This single-mutex problem has always bothered me about binder, and it's
just going to get worse with the upcoming changes in the Android systems
to rely more on binder.

So perhaps that should be fixed instead of messing around with
scheduling issues? Messing with the scheduler is just going to cause
more and more problems over time, and make it harder to have to "tune" a
system for good "jank" given the horrid hacks the vendors already do to
the kernel scheduler that aren't upstream :(

Can we break the mutex up a bit? That seems like the best solution in
the long run (becides moving to a bus1-based-solution which is probably
much longer term...)

> > I don't know of any other driver or IPC that does this type of thing
> > with the scheduler in order to make things "go faster", so it feels
> > wrong to me, and is probably why we don't have global functions like
> > put_user_nopreempt() :)
>
> I suspect that for most folks, "go faster" means "increase
> throughput". In this case "go faster" means "decrease frame render
> times" (or, more precisely "meet frame deadlines").
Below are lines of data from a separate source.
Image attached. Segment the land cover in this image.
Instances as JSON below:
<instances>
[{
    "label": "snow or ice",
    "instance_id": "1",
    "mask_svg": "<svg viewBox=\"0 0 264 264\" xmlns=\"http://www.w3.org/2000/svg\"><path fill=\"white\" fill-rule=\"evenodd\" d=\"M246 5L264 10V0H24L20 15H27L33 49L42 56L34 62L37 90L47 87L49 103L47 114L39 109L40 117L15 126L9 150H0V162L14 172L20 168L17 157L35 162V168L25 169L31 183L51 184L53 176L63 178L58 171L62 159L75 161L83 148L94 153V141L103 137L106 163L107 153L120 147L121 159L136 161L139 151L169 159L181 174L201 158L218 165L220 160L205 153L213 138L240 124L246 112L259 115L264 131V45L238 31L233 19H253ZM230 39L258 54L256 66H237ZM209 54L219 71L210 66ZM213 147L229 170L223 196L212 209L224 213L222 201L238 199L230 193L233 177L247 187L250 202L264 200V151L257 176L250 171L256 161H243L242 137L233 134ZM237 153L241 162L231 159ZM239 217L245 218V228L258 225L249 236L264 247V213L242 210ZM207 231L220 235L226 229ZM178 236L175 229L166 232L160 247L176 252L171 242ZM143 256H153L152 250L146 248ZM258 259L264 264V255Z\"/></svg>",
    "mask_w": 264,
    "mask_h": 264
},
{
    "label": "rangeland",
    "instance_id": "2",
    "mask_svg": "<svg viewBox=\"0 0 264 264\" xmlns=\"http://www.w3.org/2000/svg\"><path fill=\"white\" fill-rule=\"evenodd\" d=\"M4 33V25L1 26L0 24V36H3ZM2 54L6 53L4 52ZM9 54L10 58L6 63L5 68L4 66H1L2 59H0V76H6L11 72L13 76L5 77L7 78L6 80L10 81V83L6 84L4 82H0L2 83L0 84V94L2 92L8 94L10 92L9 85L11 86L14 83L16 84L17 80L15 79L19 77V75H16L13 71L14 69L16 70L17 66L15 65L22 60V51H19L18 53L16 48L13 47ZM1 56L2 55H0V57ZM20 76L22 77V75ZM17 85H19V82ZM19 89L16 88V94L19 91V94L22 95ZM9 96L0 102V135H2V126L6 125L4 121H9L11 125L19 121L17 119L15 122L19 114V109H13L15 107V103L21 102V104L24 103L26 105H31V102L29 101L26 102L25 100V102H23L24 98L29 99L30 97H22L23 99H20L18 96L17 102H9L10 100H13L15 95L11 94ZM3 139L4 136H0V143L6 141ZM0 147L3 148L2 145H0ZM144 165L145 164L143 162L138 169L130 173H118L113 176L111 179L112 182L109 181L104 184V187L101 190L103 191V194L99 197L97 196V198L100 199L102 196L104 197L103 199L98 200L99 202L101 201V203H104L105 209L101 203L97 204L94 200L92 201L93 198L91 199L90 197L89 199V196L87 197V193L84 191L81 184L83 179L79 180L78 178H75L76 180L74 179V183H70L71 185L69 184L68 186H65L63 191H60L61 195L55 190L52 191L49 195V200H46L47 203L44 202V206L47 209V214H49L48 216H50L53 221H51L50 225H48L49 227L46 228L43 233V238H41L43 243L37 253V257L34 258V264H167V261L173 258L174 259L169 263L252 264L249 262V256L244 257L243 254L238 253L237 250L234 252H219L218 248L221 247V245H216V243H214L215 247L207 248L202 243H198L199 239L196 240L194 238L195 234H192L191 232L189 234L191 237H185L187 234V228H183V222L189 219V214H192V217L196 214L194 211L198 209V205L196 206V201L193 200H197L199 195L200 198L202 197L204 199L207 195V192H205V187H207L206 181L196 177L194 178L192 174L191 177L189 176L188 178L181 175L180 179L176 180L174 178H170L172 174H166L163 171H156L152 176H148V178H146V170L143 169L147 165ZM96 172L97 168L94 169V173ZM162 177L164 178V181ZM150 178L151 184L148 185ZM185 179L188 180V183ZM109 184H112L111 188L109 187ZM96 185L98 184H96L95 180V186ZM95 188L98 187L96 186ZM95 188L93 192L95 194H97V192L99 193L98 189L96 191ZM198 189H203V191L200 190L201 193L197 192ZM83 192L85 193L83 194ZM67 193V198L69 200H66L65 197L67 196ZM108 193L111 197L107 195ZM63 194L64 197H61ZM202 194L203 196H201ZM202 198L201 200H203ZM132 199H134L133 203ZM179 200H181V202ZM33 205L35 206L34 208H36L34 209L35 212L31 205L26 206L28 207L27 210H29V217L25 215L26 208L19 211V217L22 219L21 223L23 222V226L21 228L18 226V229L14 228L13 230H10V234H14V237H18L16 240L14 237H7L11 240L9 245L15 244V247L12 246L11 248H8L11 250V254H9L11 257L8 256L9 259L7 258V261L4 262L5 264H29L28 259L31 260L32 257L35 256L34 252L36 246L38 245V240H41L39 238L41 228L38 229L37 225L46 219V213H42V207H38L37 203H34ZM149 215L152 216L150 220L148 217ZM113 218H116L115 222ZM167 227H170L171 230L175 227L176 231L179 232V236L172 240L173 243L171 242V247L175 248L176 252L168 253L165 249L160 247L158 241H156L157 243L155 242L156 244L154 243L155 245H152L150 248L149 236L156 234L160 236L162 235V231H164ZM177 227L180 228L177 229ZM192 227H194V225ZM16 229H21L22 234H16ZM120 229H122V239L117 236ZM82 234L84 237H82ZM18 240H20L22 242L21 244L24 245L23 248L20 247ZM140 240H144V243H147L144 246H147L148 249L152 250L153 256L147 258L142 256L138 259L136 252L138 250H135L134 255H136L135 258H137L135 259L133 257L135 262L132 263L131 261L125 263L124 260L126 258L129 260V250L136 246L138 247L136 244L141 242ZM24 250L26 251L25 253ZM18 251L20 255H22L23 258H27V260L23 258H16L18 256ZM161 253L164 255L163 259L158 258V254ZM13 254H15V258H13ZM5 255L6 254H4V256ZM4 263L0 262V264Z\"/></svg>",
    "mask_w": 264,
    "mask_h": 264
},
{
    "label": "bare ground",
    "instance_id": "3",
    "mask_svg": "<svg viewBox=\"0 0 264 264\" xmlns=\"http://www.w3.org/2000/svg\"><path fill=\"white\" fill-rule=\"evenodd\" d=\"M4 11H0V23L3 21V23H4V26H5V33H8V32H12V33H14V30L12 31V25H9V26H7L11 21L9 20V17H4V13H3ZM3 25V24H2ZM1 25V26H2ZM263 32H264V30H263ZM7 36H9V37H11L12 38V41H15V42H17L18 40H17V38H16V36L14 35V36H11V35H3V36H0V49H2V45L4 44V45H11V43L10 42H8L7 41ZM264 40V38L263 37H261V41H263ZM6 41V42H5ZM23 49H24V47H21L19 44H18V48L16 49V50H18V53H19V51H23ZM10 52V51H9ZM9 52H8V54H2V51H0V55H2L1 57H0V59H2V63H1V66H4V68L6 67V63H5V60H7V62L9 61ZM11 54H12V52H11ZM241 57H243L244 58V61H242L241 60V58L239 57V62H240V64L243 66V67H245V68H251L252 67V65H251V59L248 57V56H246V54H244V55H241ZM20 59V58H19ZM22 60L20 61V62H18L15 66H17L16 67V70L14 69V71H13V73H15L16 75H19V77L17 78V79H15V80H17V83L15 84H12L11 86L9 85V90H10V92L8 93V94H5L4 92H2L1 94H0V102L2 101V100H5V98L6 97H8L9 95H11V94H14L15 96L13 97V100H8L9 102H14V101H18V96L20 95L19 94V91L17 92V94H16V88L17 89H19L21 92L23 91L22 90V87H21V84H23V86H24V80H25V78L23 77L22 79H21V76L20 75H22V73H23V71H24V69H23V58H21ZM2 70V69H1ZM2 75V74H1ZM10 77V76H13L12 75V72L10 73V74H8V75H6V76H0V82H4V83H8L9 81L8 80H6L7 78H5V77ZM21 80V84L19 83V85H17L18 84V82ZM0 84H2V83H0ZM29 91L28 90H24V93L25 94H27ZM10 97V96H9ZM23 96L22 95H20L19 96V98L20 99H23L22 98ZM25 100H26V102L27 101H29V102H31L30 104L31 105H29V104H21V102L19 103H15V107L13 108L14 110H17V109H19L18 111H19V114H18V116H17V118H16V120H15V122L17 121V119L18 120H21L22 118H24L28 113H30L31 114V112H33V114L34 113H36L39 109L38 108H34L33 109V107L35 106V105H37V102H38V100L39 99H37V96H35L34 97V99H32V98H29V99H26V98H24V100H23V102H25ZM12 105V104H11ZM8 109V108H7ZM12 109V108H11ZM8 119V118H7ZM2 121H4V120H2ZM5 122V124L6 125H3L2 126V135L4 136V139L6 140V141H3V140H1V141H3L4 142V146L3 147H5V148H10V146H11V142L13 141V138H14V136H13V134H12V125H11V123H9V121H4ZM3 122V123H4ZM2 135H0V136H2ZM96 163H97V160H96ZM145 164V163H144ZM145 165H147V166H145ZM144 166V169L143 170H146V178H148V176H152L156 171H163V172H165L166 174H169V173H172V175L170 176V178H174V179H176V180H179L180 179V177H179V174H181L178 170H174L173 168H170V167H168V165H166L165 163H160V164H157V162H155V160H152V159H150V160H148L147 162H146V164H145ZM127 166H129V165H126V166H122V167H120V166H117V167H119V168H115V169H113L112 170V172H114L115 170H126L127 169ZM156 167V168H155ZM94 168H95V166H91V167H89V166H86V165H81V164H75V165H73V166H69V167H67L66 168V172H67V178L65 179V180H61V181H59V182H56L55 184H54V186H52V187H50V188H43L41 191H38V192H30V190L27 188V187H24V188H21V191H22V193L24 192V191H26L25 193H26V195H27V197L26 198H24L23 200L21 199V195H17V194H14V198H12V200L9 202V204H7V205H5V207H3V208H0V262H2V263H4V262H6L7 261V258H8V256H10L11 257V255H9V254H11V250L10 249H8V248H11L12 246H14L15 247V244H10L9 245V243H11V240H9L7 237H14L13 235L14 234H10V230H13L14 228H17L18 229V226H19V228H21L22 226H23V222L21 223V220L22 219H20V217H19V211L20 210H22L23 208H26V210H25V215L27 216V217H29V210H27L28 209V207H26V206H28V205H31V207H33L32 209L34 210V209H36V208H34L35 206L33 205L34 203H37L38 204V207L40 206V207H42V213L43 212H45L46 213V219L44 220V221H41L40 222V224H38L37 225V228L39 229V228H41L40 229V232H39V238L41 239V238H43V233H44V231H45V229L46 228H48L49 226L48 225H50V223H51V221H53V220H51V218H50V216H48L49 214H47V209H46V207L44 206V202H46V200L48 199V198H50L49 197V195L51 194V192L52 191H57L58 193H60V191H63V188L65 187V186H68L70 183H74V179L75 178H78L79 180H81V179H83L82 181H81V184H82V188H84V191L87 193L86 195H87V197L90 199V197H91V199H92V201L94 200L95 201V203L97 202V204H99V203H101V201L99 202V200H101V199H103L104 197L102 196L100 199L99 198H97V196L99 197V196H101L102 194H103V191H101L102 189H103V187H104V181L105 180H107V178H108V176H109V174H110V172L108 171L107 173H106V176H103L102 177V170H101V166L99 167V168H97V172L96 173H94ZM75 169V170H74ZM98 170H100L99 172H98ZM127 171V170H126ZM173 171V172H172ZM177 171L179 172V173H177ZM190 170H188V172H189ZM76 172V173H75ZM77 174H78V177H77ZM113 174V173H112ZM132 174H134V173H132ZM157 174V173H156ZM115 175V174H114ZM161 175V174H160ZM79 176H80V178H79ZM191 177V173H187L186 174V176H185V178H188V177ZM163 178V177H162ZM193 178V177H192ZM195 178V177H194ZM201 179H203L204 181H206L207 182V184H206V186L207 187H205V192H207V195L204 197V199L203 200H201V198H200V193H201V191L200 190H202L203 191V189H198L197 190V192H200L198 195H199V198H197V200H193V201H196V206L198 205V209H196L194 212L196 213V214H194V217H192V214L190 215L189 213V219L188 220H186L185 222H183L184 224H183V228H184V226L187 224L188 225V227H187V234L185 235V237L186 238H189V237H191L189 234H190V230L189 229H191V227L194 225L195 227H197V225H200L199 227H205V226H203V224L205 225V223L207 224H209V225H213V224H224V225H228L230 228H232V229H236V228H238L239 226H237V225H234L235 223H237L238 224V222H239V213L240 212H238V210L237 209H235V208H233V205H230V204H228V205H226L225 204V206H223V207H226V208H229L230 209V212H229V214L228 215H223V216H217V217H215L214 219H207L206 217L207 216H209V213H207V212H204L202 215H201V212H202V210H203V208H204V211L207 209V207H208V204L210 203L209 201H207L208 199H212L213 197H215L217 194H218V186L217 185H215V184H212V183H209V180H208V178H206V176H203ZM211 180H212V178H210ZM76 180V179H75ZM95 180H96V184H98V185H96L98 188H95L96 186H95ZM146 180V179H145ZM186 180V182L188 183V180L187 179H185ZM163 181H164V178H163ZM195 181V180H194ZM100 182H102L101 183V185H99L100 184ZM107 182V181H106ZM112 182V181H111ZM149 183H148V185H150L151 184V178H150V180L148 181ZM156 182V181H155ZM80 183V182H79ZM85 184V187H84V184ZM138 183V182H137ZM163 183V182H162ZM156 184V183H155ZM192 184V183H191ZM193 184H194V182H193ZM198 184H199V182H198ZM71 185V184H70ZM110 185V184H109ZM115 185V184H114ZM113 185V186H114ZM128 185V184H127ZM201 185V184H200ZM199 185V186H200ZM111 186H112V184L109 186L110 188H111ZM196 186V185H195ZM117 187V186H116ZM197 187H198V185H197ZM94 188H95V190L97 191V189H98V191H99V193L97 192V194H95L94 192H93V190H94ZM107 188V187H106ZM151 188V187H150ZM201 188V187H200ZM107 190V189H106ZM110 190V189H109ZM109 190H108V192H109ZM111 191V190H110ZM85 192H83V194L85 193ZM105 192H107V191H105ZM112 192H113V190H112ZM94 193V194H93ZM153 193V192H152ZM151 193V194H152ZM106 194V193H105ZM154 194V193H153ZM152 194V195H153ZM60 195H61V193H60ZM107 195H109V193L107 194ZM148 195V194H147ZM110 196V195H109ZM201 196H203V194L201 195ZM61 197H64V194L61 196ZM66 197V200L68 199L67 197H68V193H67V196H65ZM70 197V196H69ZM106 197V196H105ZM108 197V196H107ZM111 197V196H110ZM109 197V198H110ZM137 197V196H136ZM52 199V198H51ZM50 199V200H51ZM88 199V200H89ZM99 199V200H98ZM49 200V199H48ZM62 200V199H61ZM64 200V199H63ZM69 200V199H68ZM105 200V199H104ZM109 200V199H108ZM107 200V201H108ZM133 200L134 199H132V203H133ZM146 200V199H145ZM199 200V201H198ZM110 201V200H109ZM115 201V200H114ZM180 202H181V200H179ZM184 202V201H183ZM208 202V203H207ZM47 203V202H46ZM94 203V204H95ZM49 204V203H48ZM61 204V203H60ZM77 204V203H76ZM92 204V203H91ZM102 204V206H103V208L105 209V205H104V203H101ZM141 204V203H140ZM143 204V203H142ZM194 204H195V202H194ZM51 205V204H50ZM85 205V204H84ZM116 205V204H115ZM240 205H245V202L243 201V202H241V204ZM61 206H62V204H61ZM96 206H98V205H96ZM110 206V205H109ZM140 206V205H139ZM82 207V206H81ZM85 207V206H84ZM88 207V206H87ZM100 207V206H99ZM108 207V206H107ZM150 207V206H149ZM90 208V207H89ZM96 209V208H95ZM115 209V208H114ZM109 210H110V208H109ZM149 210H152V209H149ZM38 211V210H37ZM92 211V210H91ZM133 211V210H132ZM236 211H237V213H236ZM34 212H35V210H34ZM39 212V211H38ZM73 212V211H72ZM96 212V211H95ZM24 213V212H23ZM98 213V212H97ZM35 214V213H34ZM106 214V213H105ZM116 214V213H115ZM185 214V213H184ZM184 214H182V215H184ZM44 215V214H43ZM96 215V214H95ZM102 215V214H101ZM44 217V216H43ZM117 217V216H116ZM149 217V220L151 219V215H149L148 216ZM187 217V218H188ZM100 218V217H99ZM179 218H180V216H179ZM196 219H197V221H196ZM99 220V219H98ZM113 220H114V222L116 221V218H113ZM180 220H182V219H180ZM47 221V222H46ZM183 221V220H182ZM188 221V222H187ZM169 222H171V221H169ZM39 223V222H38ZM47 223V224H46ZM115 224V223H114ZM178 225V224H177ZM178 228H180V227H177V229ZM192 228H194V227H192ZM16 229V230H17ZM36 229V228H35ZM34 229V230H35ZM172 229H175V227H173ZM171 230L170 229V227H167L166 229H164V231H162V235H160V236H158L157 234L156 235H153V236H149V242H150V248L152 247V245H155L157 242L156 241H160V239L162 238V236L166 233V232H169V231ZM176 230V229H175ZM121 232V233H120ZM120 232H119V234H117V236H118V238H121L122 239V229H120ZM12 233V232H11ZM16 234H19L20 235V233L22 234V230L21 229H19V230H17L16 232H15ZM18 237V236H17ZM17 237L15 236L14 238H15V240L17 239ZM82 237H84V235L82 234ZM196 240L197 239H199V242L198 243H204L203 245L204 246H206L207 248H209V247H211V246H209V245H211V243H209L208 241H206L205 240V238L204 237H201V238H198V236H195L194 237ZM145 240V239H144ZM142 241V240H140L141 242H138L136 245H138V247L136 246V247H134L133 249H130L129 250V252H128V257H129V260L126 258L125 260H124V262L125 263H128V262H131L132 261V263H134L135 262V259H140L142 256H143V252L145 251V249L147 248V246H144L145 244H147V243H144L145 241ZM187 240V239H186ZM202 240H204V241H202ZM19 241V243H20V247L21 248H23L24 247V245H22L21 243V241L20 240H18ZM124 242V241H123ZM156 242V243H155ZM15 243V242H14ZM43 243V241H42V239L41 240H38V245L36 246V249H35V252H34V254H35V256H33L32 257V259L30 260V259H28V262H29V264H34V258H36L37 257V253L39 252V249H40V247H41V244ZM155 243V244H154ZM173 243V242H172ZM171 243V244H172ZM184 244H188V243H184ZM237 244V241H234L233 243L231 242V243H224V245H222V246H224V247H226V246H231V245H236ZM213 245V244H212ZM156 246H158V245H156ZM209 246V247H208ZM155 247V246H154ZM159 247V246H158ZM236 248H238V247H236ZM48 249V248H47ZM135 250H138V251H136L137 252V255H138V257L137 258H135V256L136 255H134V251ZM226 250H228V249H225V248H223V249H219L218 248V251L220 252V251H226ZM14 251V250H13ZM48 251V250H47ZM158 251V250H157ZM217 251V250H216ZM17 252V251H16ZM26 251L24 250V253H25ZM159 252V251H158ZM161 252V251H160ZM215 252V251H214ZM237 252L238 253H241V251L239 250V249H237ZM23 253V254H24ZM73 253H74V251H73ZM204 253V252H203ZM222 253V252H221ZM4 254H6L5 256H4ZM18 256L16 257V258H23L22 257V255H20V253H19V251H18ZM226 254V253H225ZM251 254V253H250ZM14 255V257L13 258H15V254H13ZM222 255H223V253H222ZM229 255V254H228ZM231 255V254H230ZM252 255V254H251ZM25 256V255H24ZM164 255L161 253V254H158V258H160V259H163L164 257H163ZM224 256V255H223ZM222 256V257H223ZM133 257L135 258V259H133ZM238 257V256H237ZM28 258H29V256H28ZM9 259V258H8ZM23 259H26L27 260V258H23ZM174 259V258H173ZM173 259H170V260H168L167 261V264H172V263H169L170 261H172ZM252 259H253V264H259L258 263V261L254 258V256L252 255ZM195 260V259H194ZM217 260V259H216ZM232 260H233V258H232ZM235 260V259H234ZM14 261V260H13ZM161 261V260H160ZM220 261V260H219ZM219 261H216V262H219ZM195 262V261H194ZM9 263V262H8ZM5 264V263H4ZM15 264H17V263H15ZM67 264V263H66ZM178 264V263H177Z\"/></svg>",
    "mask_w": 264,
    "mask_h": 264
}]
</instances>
Maybe binder is
> special.

Yes, binder is unique and special, just like everyone else :)

"meet frame deadlines" is a very good and specific measurement, so you
are doing well there, but messing with the preempt logic to try to
achieve this seems like an odd solution when the lock seems like a
better long-term issue to be solved.

> > And is enabling and disabling preemption around single byte copies
> > to/from userspace really a good idea? That seems like a lot of overhead
> > you are now adding to your "fastpath" that you need to go even faster.
>
> Don't the user copy functions assume that preemption is enabled?

Yes. Well, usually, but not always, they are messy :)

> If it is safe to avoid the toggling here, then I'd agree that it isn't
> a "good idea". The overhead of this toggle is in the noise compared a
> task being preempted while holding the binder lock.

Yes, but you are doing this just for single character read/writes, the
set-up/tear-down for doing that seems huge, shouldn't binder look to
make those be a bit more "batched"? That might improve the throughput
as well, as it would reduce the amount of time the global mutex was
held.

thanks,

greg k-h